§ Testo proposto:
L’enciclica «SPE SALVI» di Benedetto XVI

Una prima lettura


di Rosario Amico Roxas

L’enciclica “SPE SALVI” di Benedetto XVI (Clicca qui per il testo) si dibatte in un dedalo di involuzioni che nulla aggiunge alle domande che crescono dal mondo cristiano. Emerge, in prima lettura, la grande erudizione del pontefice, la sua documentata conoscenza filosofica, l’attenta analisi teologica.
E’ un itinerario frammentato, discontinuo, mancante di omogeneità che si dibatte tra filosofia e teologia, riferimenti storico-filosofici che spaziano da Sant’Agostino a Bacone, per citare poi Marx, Engels, Horkheimer, in una confusione di idee che non rende giustizia alla chiarezza.
La “Speranza” è l’elemento catalizzante del cristiano, insieme alla “Fede” e alla “Carità”, che dovrebbe contrapporsi al crollo delle ideologie, alle pretese della scienza, al fallimento dell’Illuminismo e alle limitazioni del relativismo.
Tutto ciò rientra più nella sfera delle ovvietà che nello slancio di comprensione dei fenomeni che caratterizzano questo pianeta, in questa epoca, in questa storia. Appare piuttosto come un invito al regresso, chiudendo le porte al fascino del nuovo e dell’attuale, sottraedosi alla sfida.
Non basta leggere questa enciclica se la si estranea dall’intera storia culturale di Ratzinger prima e di Benedetto XVI poi. Il panorama, nella sua interezza, mostra i segni inequivocabili della contraddizione che emerge dagli scritti.
La condanna del progresso che ha portato l’uomo “dalla fionda alla megabomba” implicita la condanna della violenza e delle guerre, ma non fa rima con il Nuovo Catechismo del 1994, redatto da Ratzinger come Prefetto della Congregazione per la Dottrina della fede, che finisce con l’accettare l’ipotesi di “violenze giuste” e di “guerre giuste” .
La speranza che deve animare gli esclusi, che deve indirizzare i poveri del pianeta, gli esclusi, i discriminati, alla ricerca del divino per riceverne conforto, non combacia con il dispositivo di condanna emesso da Ratzinger nei confronti della teologia della Liberazione e del suo massimo rappresentante P. Jon Sobrino. Leggiamo , infatti, in quel dispositivo la motivazione di base che condiziona l’intero processo:
“Egli non nega il carattere normativo delle formulazioni dogmatiche ma, complessivamente, non riconosce ad esse un valore al di fuori dell’ambito culturale in cui sorsero”.

§ Esercizi:
(A) Elenca i pensatori che il commento sull'enciclica indica come riferimenti storico-filosofici dell'enciclica.
(B) Secondo il commento sull'enciclica, in che anno fu redatto il Nuovo Catechismo?

§ Dati registrati:

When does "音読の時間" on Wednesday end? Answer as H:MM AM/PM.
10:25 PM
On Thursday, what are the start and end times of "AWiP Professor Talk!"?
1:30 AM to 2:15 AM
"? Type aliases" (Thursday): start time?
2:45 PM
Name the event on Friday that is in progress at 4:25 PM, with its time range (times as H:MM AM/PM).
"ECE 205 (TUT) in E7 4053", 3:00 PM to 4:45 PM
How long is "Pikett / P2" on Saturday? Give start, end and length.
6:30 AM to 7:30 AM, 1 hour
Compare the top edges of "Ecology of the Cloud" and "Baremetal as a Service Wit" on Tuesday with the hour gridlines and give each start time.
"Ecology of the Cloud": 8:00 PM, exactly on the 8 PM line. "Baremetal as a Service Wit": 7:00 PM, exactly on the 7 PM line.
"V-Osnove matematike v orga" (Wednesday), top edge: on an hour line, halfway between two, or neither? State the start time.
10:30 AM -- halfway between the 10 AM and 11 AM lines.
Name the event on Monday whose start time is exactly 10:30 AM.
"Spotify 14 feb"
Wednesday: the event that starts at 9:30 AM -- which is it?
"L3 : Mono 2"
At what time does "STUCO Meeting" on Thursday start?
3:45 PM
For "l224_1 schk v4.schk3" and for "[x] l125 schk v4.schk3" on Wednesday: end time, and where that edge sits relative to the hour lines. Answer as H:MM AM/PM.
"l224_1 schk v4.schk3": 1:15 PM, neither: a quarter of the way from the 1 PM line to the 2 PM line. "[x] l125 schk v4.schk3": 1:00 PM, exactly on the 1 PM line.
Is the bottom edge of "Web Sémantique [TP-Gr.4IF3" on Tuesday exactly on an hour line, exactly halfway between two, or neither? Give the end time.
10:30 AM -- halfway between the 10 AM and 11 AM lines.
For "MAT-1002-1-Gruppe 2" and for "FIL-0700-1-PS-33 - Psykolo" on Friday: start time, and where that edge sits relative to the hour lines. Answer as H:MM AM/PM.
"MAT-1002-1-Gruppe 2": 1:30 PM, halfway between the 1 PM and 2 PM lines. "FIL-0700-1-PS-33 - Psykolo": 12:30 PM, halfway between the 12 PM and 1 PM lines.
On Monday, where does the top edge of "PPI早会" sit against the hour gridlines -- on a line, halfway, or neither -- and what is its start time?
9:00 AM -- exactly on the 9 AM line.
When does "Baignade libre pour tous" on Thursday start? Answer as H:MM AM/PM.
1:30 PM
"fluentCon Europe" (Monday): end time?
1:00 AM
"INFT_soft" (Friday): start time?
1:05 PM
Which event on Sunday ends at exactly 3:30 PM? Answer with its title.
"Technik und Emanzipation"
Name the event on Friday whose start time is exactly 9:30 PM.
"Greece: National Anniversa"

§ Risposte:
(A) Sant'Agostino, Bacone, Marx, Engels, Horkheimer

(B) Nel 1994.